From the APP:
NJ manufacturing doing better than you think, making these things you’d never imagine
Each month, Unex Manufacturing Inc. executives get a phone call or email from an economic development group in another state — Florida, Texas, South Carolina, Michigan, Indiana, Ohio — asking if they are ready to move out of New Jersey to a cheaper location.
A move would no doubt help Unex lower its taxes and labor costs and keep up with its competitors. But after 60 years in New Jersey, the executives have stood their ground. They are staying.
“We have a good group of people here,” said Howard McIlvanie, vice president of operations and one of the company’s owners. “If we picked up and moved, we might lose a majority of them, and I don’t think we’d want to do that.”
New Jersey’s manufacturing industry, written off not long ago as a relic, is staging a modest comeback. New companies, aided by advances in technology, are starting from their homes. Policymakers are devoting more resources to manufacturers and training programs. And companies in the state have more job openings than they can fill.

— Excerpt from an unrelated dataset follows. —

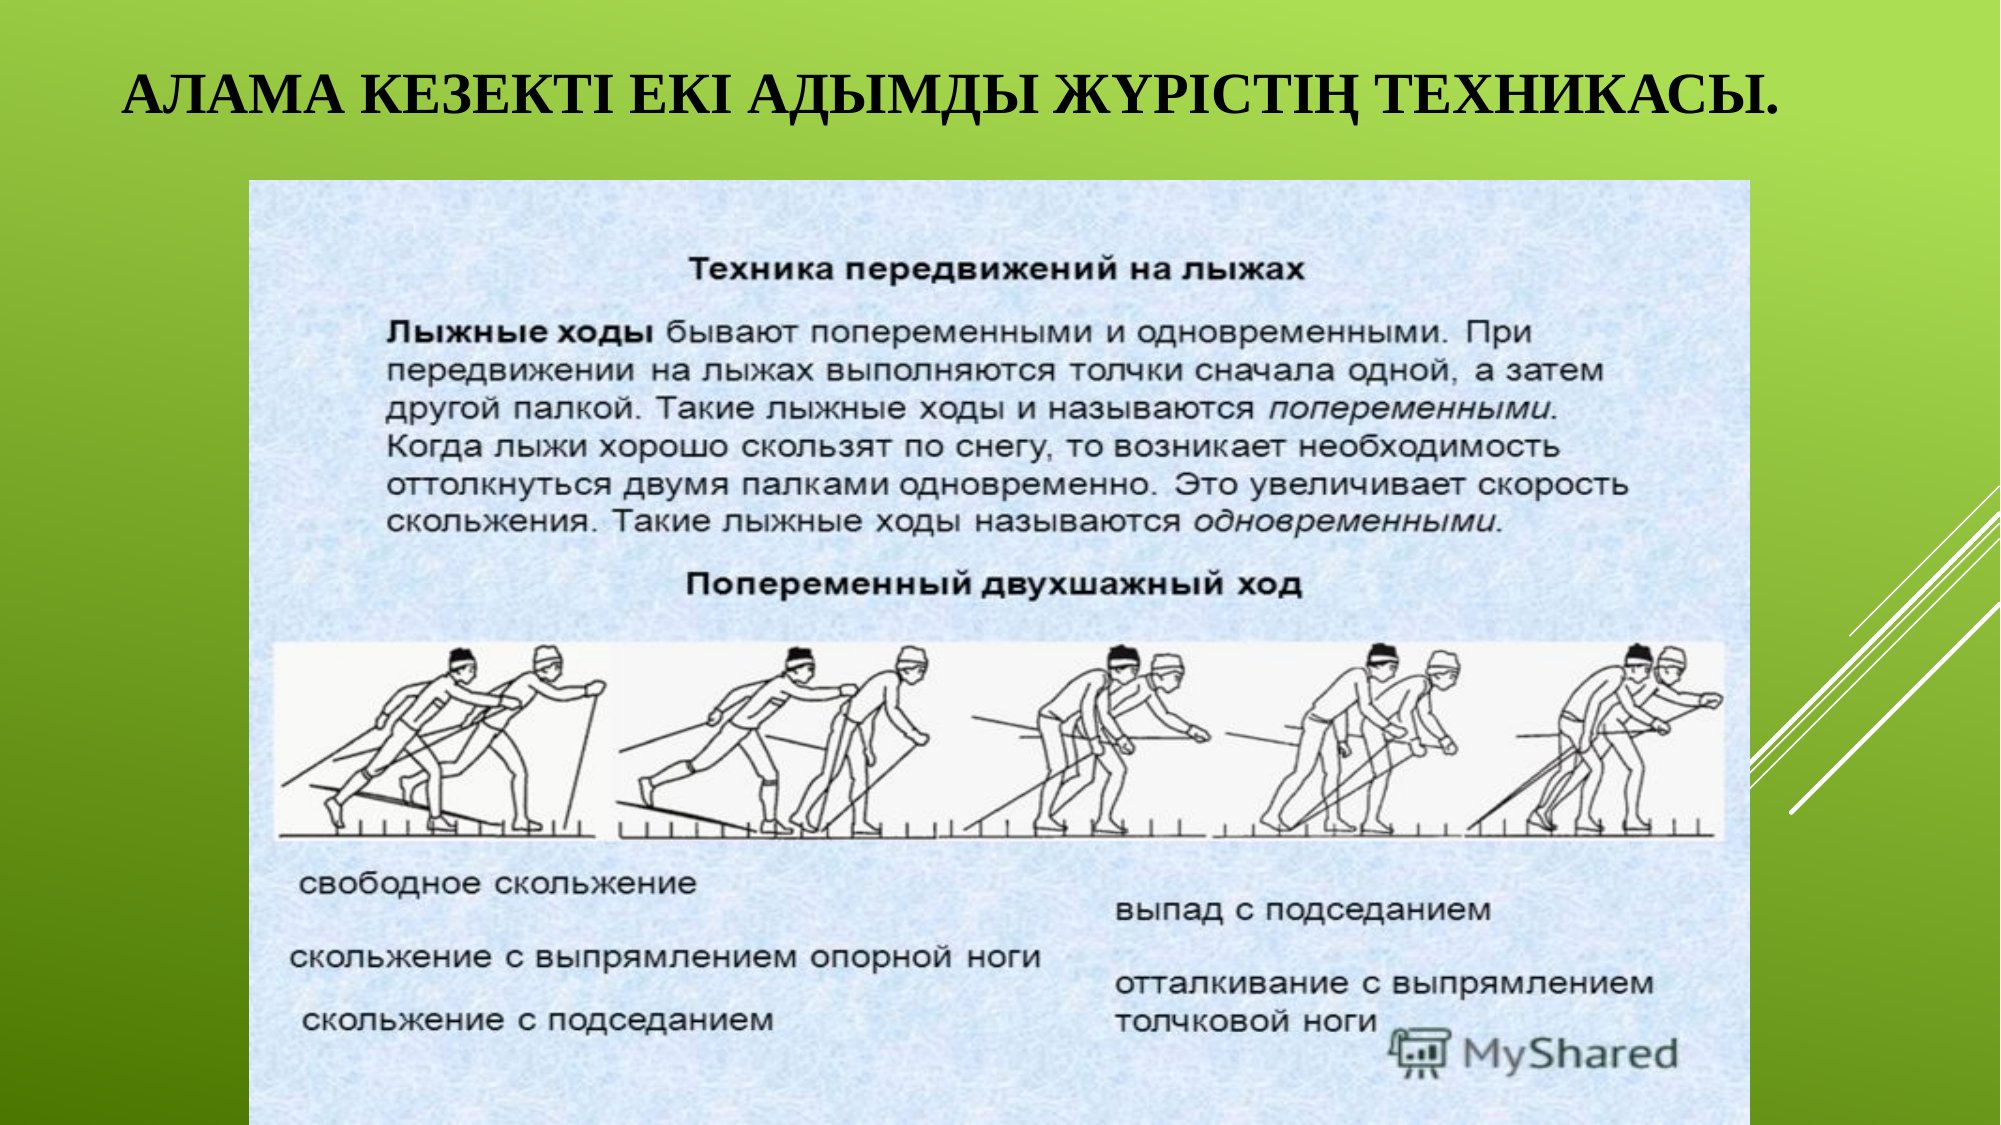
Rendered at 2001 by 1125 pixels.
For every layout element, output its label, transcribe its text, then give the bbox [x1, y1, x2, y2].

picture [249, 179, 1751, 1125]
title Алама кезекті екі адымды жүрістің техникасы. [46, 0, 1957, 181]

A return to the state’s manufacturing heyday seems unlikely. New Jersey remains expensive and has recently lost high-profile manufacturers.
But New Jersey government and industry officials aren’t conceding defeat, noting that the state’s biggest economic development selling points — an educated work force and location in the heart of the Northeast — are coming in handy for “advanced” manufacturing firms that require high-tech skills.
New Jersey’s manufacturing sector has increased from 241,300 jobs in December 2013 to 255,000 jobs in December 2023, stemming what was a decades-long decline.
“Not declaring victory, but we’d characterize that as a good start,” Tim Sullivan, chief executive officer of the New Jersey Economic Development Authority (EDA), said last week at a Freehold Township conference sponsored by New Jersey Manufacturing Extension Program, an industry trade group.